FGFR1 lentivirus lung cancer cell model for anti-cancer drug discovery and the study of FGFR1 signaling pathway

Annual Summit on Cell Signaling, Cell Therapy and Cancer Therapeutics

September 27-28, 2017 Chicago, USA

Yiguang Lin, Eileen McGowan and Meng Xu

University of Technology Sydney, Australia
Jinan University, China

Scientific Tracks Abstracts: J Stem Cell Res Ther

Abstract:

Introduction & Aim: Lung cancer is the most common diagnosed cancer worldwide, with the highest cancer death rate. Prognosis of lung cancer patients is still poor despite recent advances in treatment, thus more effective methods for lung cancer management are urgently needed. Overexpression of fibroblast growth factor receptor 1 (FGFR1) is associated with high incidence and mortality in lung cancer. FGFR1 signaling is implicated in oncogenic traits such as proliferation, cell survival, angiogenesis and migration. FGFR1 and its ligand basic FGF (bFGF) are promising new therapeutic targets. This study aimed to develop a simple, effective in vitro lungcancer cell model for cancer therapy development and to study FGFR signaling in lung cancer. Methodology: An overexpressing FGFR1 cell line was developed by inserting lentiviral constructs encoding the FGFR1 gene into A549 human lung adenocarcinoma cells and validated by PCR, gel electrophoresis, and gene sequence. FGFR1 overexpression was characterized using a unique bFGF mAb developed in our laboratory and assayed for adhesion, invasion, migration, clonogenicity, cell cycle and apoptosis. PI3K/Akt/mTOR signaling pathway was examined by Western blots. Results: A stable lentiviral FGFR1 A549 cell model was established with >20-fold higher expression of FGFR1 protein and mRNA compared to A549 parent. Ligand binding to FGFR1 activated the PI3K/Akt/mTOR signaling pathway increasing adhesion, invasion, migration and apoptosis. The overactive PI3K pathway, associated with negative metastatic signaling, can be effectively blocked by unique bFGF mAb. The bFGF mAb not only neutralized free bFGF but also inhibited the endogenous bFGF. Conclusions & Significance: This model provides an effective and simple screening kit for anti-FGF1 drug compounds for lung cancer treatment and a tool for understanding the molecular mechanisms of the FGFR1 signaling pathway in lung cancer.
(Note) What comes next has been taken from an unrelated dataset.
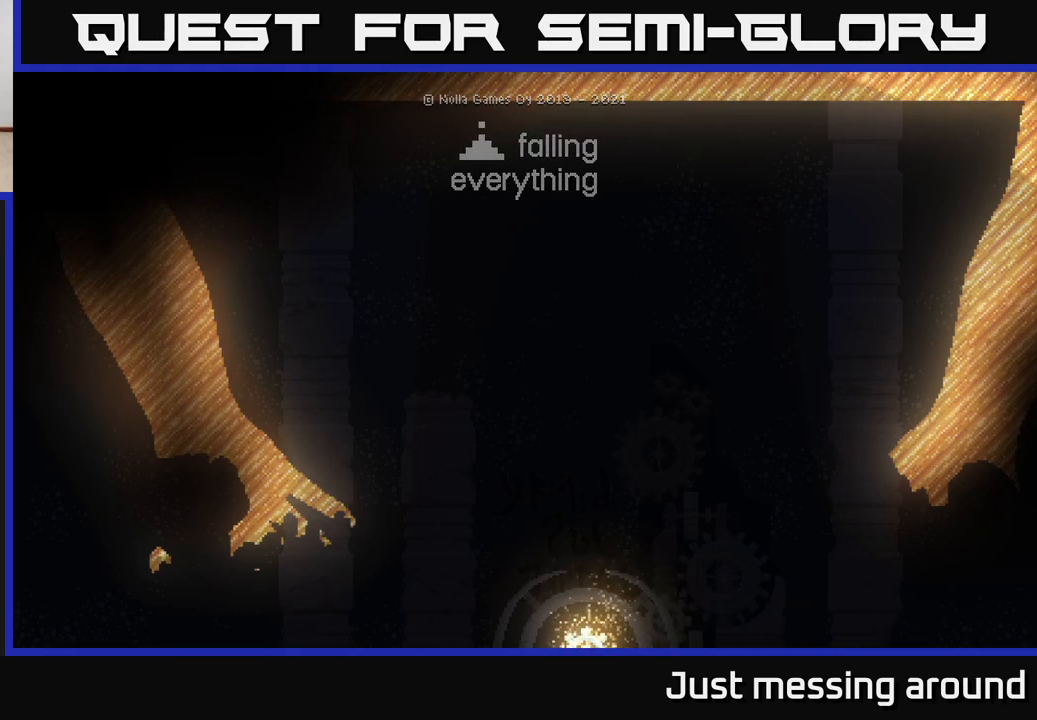
{"buttons": ["A"], "left_stick": "center", "right_stick": "center", "events": []}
Furthermore, this basic FGFR1 lentiviral toolkit is transferrable to study FGFR1 signaling in any type of cancer cell.

Biography :

Yiguang Lin is a Medical Graduate and has completed his PhD in Pharmacology from the University of New South Wales and Post-doctoral training at Prince Henry Hospital, Australia. He was a Visiting Professor at the University of Michigan working with Dr. Peter A Ward and Yale University with Dr. Paul Lizardi. Since 2003, he has been a Tenured Faculty Member at the University of Technology Sydney. He has published widely in many reputed international journals. His research interest has long been in the area of pharmacology of anti-inflammatory drugs, anti-cancer drugs and natural compounds while he recently shifted his interest to cancer biology and medicine with a focus on liver and lung cancer.